A check of the victims’ backgrounds showed that Charles Miller was a 60-year-old Scotsman who’d participated in the 1849 California and 1858 Fraser River gold rushes. He’d homesteaded at Osborne Bay, the future Crofton, in 1866 and had, over 20 years, amassed 136 acres. If there were any ghosts in his past they weren’t apparent to the police. As was the case of 59-year-old William Henry Dring who lived nearby on 200 acres. Neither man had any known enemies.

That is, enemies known to the police. For Charles Miller was a marked man, his murder the climax to a shortlived but seething hatred.

But this was as yet unknown to police and, for a year and a half, the Crofton murder investigation stalled. Until the killing of three men on board the trading schooner Sea Bird occurred near Campbell River. This time, investigators turned up a witness, a native woman, Sally Ah-hoo-mult, who offered them a bonus — the identities of the murderers of Miller and Dring.

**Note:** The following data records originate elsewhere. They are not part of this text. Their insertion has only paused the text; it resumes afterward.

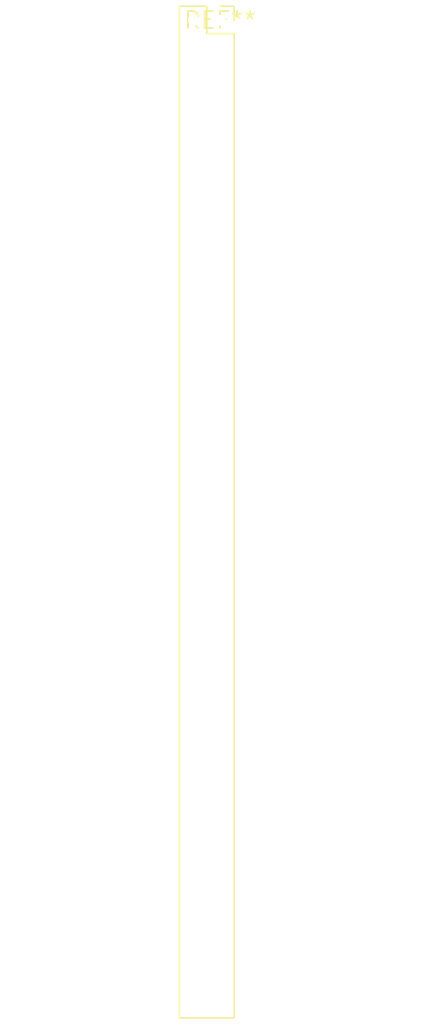
<source format=kicad_pcb>
(kicad_pcb (version 20240108) (generator pcbnew)

  (general
    (thickness 1.6)
  )

  (paper "A4")
  (layers
    (0 "F.Cu" signal)
    (31 "B.Cu" signal)
    (32 "B.Adhes" user "B.Adhesive")
    (33 "F.Adhes" user "F.Adhesive")
    (34 "B.Paste" user)
    (35 "F.Paste" user)
    (36 "B.SilkS" user "B.Silkscreen")
    (37 "F.SilkS" user "F.Silkscreen")
    (38 "B.Mask" user)
    (39 "F.Mask" user)
    (40 "Dwgs.User" user "User.Drawings")
    (41 "Cmts.User" user "User.Comments")
    (42 "Eco1.User" user "User.Eco1")
    (43 "Eco2.User" user "User.Eco2")
    (44 "Edge.Cuts" user)
    (45 "Margin" user)
    (46 "B.CrtYd" user "B.Courtyard")
    (47 "F.CrtYd" user "F.Courtyard")
    (48 "B.Fab" user)
    (49 "F.Fab" user)
    (50 "User.1" user)
    (51 "User.2" user)
    (52 "User.3" user)
    (53 "User.4" user)
    (54 "User.5" user)
    (55 "User.6" user)
    (56 "User.7" user)
    (57 "User.8" user)
    (58 "User.9" user)
  )

  (setup
    (pad_to_mask_clearance 0)
    (pcbplotparams
      (layerselection 0x00010fc_ffffffff)
      (plot_on_all_layers_selection 0x0000000_00000000)
      (disableapertmacros false)
      (usegerberextensions false)
      (usegerberattributes false)
      (usegerberadvancedattributes false)
      (creategerberjobfile false)
      (dashed_line_dash_ratio 12.000000)
      (dashed_line_gap_ratio 3.000000)
      (svgprecision 4)
      (plotframeref false)
      (viasonmask false)
      (mode 1)
      (useauxorigin false)
      (hpglpennumber 1)
      (hpglpenspeed 20)
      (hpglpendiameter 15.000000)
      (dxfpolygonmode false)
      (dxfimperialunits false)
      (dxfusepcbnewfont false)
      (psnegative false)
      (psa4output false)
      (plotreference false)
      (plotvalue false)
      (plotinvisibletext false)
      (sketchpadsonfab false)
      (subtractmaskfromsilk false)
      (outputformat 1)
      (mirror false)
      (drillshape 1)
      (scaleselection 1)
      (outputdirectory "")
    )
  )

  (net 0 "")

  (footprint "PinSocket_2x38_P2.00mm_Vertical" (layer "F.Cu") (at 0 0))

)

</source>
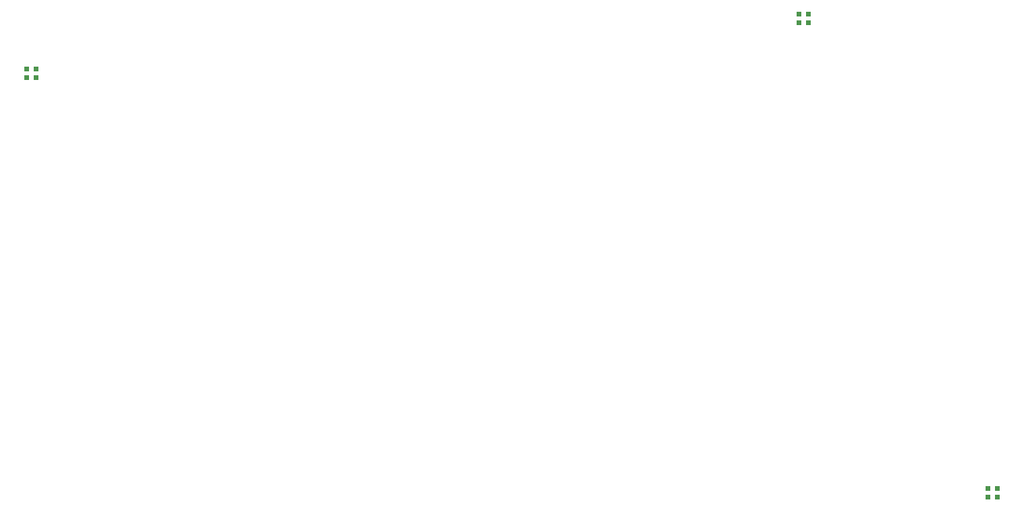
<source format=gtp>
%TF.GenerationSoftware,KiCad,Pcbnew,(6.0.4)*%
%TF.CreationDate,2022-05-26T23:52:49-07:00*%
%TF.ProjectId,top_R,746f705f-522e-46b6-9963-61645f706362,rev?*%
%TF.SameCoordinates,Original*%
%TF.FileFunction,Paste,Top*%
%TF.FilePolarity,Positive*%
%FSLAX46Y46*%
G04 Gerber Fmt 4.6, Leading zero omitted, Abs format (unit mm)*
G04 Created by KiCad (PCBNEW (6.0.4)) date 2022-05-26 23:52:49*
%MOMM*%
%LPD*%
G01*
G04 APERTURE LIST*
%ADD10R,0.550000X0.550000*%
G04 APERTURE END LIST*
D10*
X158125000Y-216075000D03*
X159075000Y-216075000D03*
X159075000Y-215125000D03*
X158125000Y-215125000D03*
X54325000Y-170775000D03*
X55275000Y-170775000D03*
X55275000Y-169825000D03*
X54325000Y-169825000D03*
X137725000Y-164875000D03*
X138675000Y-164875000D03*
X138675000Y-163925000D03*
X137725000Y-163925000D03*
M02*

</source>
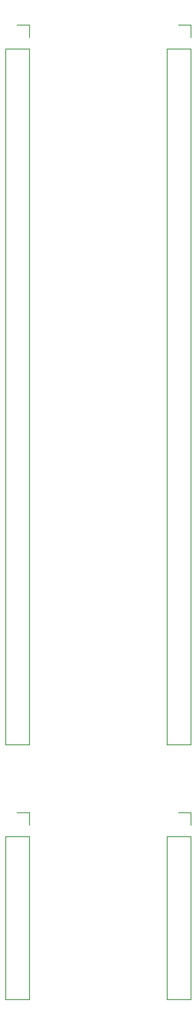
<source format=gbr>
G04 #@! TF.GenerationSoftware,KiCad,Pcbnew,(5.1.8)-1*
G04 #@! TF.CreationDate,2022-11-03T13:18:07-06:00*
G04 #@! TF.ProjectId,Breadboard Adapter,42726561-6462-46f6-9172-642041646170,rev?*
G04 #@! TF.SameCoordinates,Original*
G04 #@! TF.FileFunction,Legend,Bot*
G04 #@! TF.FilePolarity,Positive*
%FSLAX46Y46*%
G04 Gerber Fmt 4.6, Leading zero omitted, Abs format (unit mm)*
G04 Created by KiCad (PCBNEW (5.1.8)-1) date 2022-11-03 13:18:07*
%MOMM*%
%LPD*%
G01*
G04 APERTURE LIST*
%ADD10C,0.120000*%
G04 APERTURE END LIST*
D10*
G04 #@! TO.C,J6*
X113090000Y-123130000D02*
X111760000Y-123130000D01*
X113090000Y-124460000D02*
X113090000Y-123130000D01*
X113090000Y-125730000D02*
X110430000Y-125730000D01*
X110430000Y-125730000D02*
X110430000Y-143570000D01*
X113090000Y-125730000D02*
X113090000Y-143570000D01*
X113090000Y-143570000D02*
X110430000Y-143570000D01*
G04 #@! TO.C,J5*
X95310000Y-123130000D02*
X93980000Y-123130000D01*
X95310000Y-124460000D02*
X95310000Y-123130000D01*
X95310000Y-125730000D02*
X92650000Y-125730000D01*
X92650000Y-125730000D02*
X92650000Y-143570000D01*
X95310000Y-125730000D02*
X95310000Y-143570000D01*
X95310000Y-143570000D02*
X92650000Y-143570000D01*
G04 #@! TO.C,J4*
X113090000Y-36770000D02*
X111760000Y-36770000D01*
X113090000Y-38100000D02*
X113090000Y-36770000D01*
X113090000Y-39370000D02*
X110430000Y-39370000D01*
X110430000Y-39370000D02*
X110430000Y-115630000D01*
X113090000Y-39370000D02*
X113090000Y-115630000D01*
X113090000Y-115630000D02*
X110430000Y-115630000D01*
G04 #@! TO.C,J3*
X95310000Y-36770000D02*
X93980000Y-36770000D01*
X95310000Y-38100000D02*
X95310000Y-36770000D01*
X95310000Y-39370000D02*
X92650000Y-39370000D01*
X92650000Y-39370000D02*
X92650000Y-115630000D01*
X95310000Y-39370000D02*
X95310000Y-115630000D01*
X95310000Y-115630000D02*
X92650000Y-115630000D01*
G04 #@! TD*
M02*

</source>
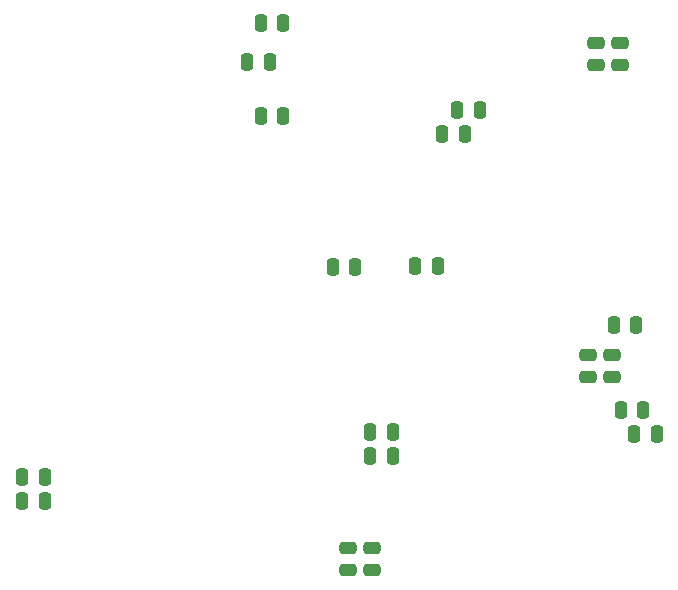
<source format=gbr>
%TF.GenerationSoftware,KiCad,Pcbnew,8.0.0*%
%TF.CreationDate,2024-03-08T18:23:45+01:00*%
%TF.ProjectId,33120a,33333132-3061-42e6-9b69-6361645f7063,rev?*%
%TF.SameCoordinates,Original*%
%TF.FileFunction,Paste,Bot*%
%TF.FilePolarity,Positive*%
%FSLAX46Y46*%
G04 Gerber Fmt 4.6, Leading zero omitted, Abs format (unit mm)*
G04 Created by KiCad (PCBNEW 8.0.0) date 2024-03-08 18:23:45*
%MOMM*%
%LPD*%
G01*
G04 APERTURE LIST*
G04 Aperture macros list*
%AMRoundRect*
0 Rectangle with rounded corners*
0 $1 Rounding radius*
0 $2 $3 $4 $5 $6 $7 $8 $9 X,Y pos of 4 corners*
0 Add a 4 corners polygon primitive as box body*
4,1,4,$2,$3,$4,$5,$6,$7,$8,$9,$2,$3,0*
0 Add four circle primitives for the rounded corners*
1,1,$1+$1,$2,$3*
1,1,$1+$1,$4,$5*
1,1,$1+$1,$6,$7*
1,1,$1+$1,$8,$9*
0 Add four rect primitives between the rounded corners*
20,1,$1+$1,$2,$3,$4,$5,0*
20,1,$1+$1,$4,$5,$6,$7,0*
20,1,$1+$1,$6,$7,$8,$9,0*
20,1,$1+$1,$8,$9,$2,$3,0*%
G04 Aperture macros list end*
%ADD10RoundRect,0.250000X0.250000X0.475000X-0.250000X0.475000X-0.250000X-0.475000X0.250000X-0.475000X0*%
%ADD11RoundRect,0.250000X-0.250000X-0.475000X0.250000X-0.475000X0.250000X0.475000X-0.250000X0.475000X0*%
%ADD12RoundRect,0.250000X-0.475000X0.250000X-0.475000X-0.250000X0.475000X-0.250000X0.475000X0.250000X0*%
%ADD13RoundRect,0.250000X0.475000X-0.250000X0.475000X0.250000X-0.475000X0.250000X-0.475000X-0.250000X0*%
G04 APERTURE END LIST*
D10*
%TO.C,C110*%
X155450000Y-108500000D03*
X153550000Y-108500000D03*
%TD*%
%TO.C,C129*%
X134808000Y-119634000D03*
X132908000Y-119634000D03*
%TD*%
D11*
%TO.C,C131*%
X154117000Y-115697000D03*
X156017000Y-115697000D03*
%TD*%
D12*
%TO.C,C130*%
X152019000Y-84648000D03*
X152019000Y-86548000D03*
%TD*%
D10*
%TO.C,C115*%
X142174000Y-90297000D03*
X140274000Y-90297000D03*
%TD*%
D11*
%TO.C,C124*%
X155260000Y-117729000D03*
X157160000Y-117729000D03*
%TD*%
%TO.C,C120*%
X123637000Y-90805000D03*
X125537000Y-90805000D03*
%TD*%
%TO.C,C134*%
X136718000Y-103505000D03*
X138618000Y-103505000D03*
%TD*%
D10*
%TO.C,C136*%
X105344000Y-121412000D03*
X103444000Y-121412000D03*
%TD*%
D13*
%TO.C,C132*%
X151384000Y-112964000D03*
X151384000Y-111064000D03*
%TD*%
D10*
%TO.C,C119*%
X125537000Y-82931000D03*
X123637000Y-82931000D03*
%TD*%
%TO.C,C137*%
X105344000Y-123444000D03*
X103444000Y-123444000D03*
%TD*%
D11*
%TO.C,C118*%
X122494000Y-86233000D03*
X124394000Y-86233000D03*
%TD*%
D12*
%TO.C,C126*%
X133096000Y-127381000D03*
X133096000Y-129281000D03*
%TD*%
%TO.C,C117*%
X154051000Y-84648000D03*
X154051000Y-86548000D03*
%TD*%
D10*
%TO.C,C133*%
X131633000Y-103632000D03*
X129733000Y-103632000D03*
%TD*%
%TO.C,C128*%
X140904000Y-92329000D03*
X139004000Y-92329000D03*
%TD*%
D13*
%TO.C,C125*%
X153416000Y-112964000D03*
X153416000Y-111064000D03*
%TD*%
D12*
%TO.C,C135*%
X131064000Y-127381000D03*
X131064000Y-129281000D03*
%TD*%
D10*
%TO.C,C116*%
X134808000Y-117602000D03*
X132908000Y-117602000D03*
%TD*%
M02*

</source>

She fingered her uncle Johnny Kla-quot-sie and a Salmon River tribesman named Quomlet or Quamlet. Uncle Johnny, she said, had died of exposure the previous winter. Why did they kill the two Crofton settlers? Because, nine days before, her father, Quomlet’s younger brother, had been convicted of murder, mostly on Quomlet’s testimony, and hanged in Nanaimo. She’d harangued Quomlet for his ‘betrayal’ until he’d promised to avenge Kaiwoo’s death by killing the hangman — Charles Miller!

Hence Quomlet, Johnny Kla-quot-sie and Sally loaded a canoe with a Winchester rifle, a Hudson’s Bay Co. musket loaded with solid shot, a Bowie knife and two bottles of whiskey and headed for Osborne Bay. With the fatal results as described above.

On the basis of her testimony, Quomlet was arrested and charged with murdering Charles Miller. His trial in Nanaimo in December 1887 was one of the longest criminal trials in the province’s young history. Acquitted of Miller’s murder (the jury apparently didn’t believe or accept Sally’s treacherous testimony in exchange for immunity) Quomlet was held over, to be tried for Dring’s slaying. He died of consumption while in custody.

Which brings us back to Charles Miller, Crofton homesteader and — hangman? No. The man who hanged Sally’s father for a fee, identified in the press only as Richards, lived just a mile from Miller. Even more amazing, Richards and Miller so resembled each other as to be brothers. Quomlet had mistakenly targeted Miller; Dring, there that evening for dinner, was simply in the wrong place at the wrong time.

So there you have it, the story behind last week’s tantalizing headline. You didn’t think I’d leave you hanging, did you?